Let’s first look at how the dictionary defines each term. Let’s start with ‘traveller’. There are a few definitions; the first is the most obvious: a person who is travelling or who often travels. The second starts getting a bit more abstract: a Gypsy or other nomadic person. The third is edging on the esoteric: a person who holds New Age values and leads an itinerant and unconventional lifestyle. When we think of the adage I mentioned, it is the second and third definitions that come to mind. We tend to think of a traveller as someone who morphs into their environment in search of something deeper than photos and post cards; travellers like to believe they have temporarily become part of that new their host society while looking for deeper meaning on what it is they are doing there.

Here is how the dictionary defines a tourist: a person who is travelling or visiting a place for pleasure. This is the only definition, and it closely resembles the first definition given to a traveller. Colloquially we tend to think of tourists as people who travel through packaged holidays and take part in tour groups. We tend to see tourists as corny, funny shirts wearing people who don’t miss an opportunity to take a photo or buy a souvenir.

Most people would like to think of themselves as travellers. In fact, in my travels, I have witnessed many self-declared travellers scorn at a group of tourists. Hell, I have been guilty of that too. Travellers would like to think they are better than tourists, that they are more sensitive and respectful of the place they are visiting, that they absorb and live the culture temporarily as locals. Travellers see tourists as an annoyance to other travellers and locals, who crowd and invade cities in search of the perfect selfie in some popular sightseeing spot.
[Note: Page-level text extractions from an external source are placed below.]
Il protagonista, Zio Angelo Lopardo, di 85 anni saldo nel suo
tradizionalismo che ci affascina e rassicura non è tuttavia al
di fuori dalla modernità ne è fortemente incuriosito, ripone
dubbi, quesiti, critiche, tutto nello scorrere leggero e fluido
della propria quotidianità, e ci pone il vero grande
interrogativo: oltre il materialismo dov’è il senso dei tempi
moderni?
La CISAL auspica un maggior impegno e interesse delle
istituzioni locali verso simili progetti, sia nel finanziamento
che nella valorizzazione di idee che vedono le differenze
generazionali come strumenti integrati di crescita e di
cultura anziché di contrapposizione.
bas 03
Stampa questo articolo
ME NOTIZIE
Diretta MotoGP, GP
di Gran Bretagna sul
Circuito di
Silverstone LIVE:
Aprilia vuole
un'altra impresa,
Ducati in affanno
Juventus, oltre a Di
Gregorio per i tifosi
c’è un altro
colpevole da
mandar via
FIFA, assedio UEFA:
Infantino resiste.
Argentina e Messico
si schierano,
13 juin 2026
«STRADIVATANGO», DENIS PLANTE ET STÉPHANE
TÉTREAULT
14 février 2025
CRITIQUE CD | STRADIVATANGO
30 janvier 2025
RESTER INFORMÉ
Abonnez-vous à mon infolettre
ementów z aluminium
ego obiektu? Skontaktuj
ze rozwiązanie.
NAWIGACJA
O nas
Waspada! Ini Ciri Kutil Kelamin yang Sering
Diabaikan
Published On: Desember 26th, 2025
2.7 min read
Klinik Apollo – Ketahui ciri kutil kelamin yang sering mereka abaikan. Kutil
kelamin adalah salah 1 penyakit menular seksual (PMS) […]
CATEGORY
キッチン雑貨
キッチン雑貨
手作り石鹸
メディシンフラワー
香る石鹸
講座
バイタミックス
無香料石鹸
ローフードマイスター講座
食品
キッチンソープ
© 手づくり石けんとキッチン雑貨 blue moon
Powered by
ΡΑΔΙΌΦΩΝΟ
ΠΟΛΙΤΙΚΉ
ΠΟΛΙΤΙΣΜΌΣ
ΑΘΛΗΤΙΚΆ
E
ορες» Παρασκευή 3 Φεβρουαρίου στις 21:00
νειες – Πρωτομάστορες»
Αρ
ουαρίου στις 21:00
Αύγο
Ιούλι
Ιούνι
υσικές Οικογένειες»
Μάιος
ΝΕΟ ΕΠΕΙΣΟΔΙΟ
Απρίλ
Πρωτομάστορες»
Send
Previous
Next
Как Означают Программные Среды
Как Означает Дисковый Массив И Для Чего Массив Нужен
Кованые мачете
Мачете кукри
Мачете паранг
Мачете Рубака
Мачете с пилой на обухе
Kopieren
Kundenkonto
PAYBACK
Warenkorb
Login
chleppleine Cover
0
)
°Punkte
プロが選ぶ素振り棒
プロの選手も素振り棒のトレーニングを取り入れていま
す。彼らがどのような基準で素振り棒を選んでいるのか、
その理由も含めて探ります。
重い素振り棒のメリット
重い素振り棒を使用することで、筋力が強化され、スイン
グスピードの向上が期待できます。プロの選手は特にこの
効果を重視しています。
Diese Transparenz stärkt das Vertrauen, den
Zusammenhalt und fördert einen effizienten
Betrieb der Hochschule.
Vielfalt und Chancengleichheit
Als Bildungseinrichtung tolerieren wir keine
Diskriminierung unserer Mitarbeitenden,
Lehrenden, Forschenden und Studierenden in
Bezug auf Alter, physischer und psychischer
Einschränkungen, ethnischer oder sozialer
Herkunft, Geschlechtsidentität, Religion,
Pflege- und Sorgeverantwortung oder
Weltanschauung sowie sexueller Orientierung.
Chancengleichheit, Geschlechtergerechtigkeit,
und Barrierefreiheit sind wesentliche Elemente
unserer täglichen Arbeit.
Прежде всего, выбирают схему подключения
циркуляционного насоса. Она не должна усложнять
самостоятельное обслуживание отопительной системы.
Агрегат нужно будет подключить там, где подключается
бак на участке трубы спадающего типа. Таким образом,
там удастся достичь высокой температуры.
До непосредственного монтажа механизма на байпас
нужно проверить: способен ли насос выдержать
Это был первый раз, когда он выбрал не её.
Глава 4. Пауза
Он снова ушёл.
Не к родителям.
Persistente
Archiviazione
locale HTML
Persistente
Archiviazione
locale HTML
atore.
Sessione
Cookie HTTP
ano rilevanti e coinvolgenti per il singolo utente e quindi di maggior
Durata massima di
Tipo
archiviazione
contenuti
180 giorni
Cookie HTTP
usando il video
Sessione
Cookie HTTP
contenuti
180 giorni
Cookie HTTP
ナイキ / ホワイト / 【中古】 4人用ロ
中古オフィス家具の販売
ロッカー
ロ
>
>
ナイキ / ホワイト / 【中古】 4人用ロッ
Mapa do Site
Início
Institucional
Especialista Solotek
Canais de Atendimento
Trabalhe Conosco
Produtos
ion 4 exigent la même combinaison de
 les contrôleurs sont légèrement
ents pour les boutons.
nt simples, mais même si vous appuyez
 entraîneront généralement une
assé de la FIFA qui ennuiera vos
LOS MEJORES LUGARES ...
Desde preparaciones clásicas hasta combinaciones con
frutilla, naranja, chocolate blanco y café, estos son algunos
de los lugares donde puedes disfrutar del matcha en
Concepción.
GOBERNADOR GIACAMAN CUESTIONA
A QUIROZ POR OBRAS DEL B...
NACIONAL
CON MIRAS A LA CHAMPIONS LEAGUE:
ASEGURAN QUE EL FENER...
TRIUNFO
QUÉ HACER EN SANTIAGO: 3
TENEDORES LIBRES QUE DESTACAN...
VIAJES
As I got older and travelled more, I have concluded that travellers are no better than tourists. In fact, they are worse. My definition of a traveller is that they are nothing more than a low-budget, unhygienic, overly philosophical tourist. In fact, for locals, they don’t see much of a difference between travellers and tourists; they are all the same – another foreigner who can’t speak the language. In fact, locals prefer tourists, as they likely spend more money into the local economy. Travellers, on the other hand, take pride on how little they manage to spend on a daily basis. For locals, that sucks. If people are going to come and crowd their cities, they want them to at least spend a considerable amount of money to help their economy. Walking around in shabby clothes, carrying oversized backpacks, staying in dingy hostels and sporting questionable hygiene is hardly a pleasure for locals who don’t care whether you are in their city to take selfies or soul searching.

I recently read an article on how cities such as Florence, Rome, Venice and Barcelona are now hoping to receive fewer tourists, as they feel they have lost access to the best parts of their cities. In fact, with the advent of AirBnB, residents are now miffed that tourists are spilling into their neighbourhoods and restaurants which used to exclusive to locals. In the search for something authentic, tourists who see themselves as travellers are invading local people’s domain. This is another reason why I think tourists are better than travellers, as they at least unknowingly respect the locals by staying in the touristy parts of town.

So next time you pack your bags, be a tourist, not a traveller. Stay in the tourist areas, do tourist things. For the locals, whether you are wearing a corny shirt or some shabby hippie clothes, staying in a 5-star hotel or a dingy hostel, you are tourists just the same. All they care about is how much you will spend and when are you going to leave. As far as those are concerned, tourists do much better. So when you book your next holiday, be always a tourist, not a traveller.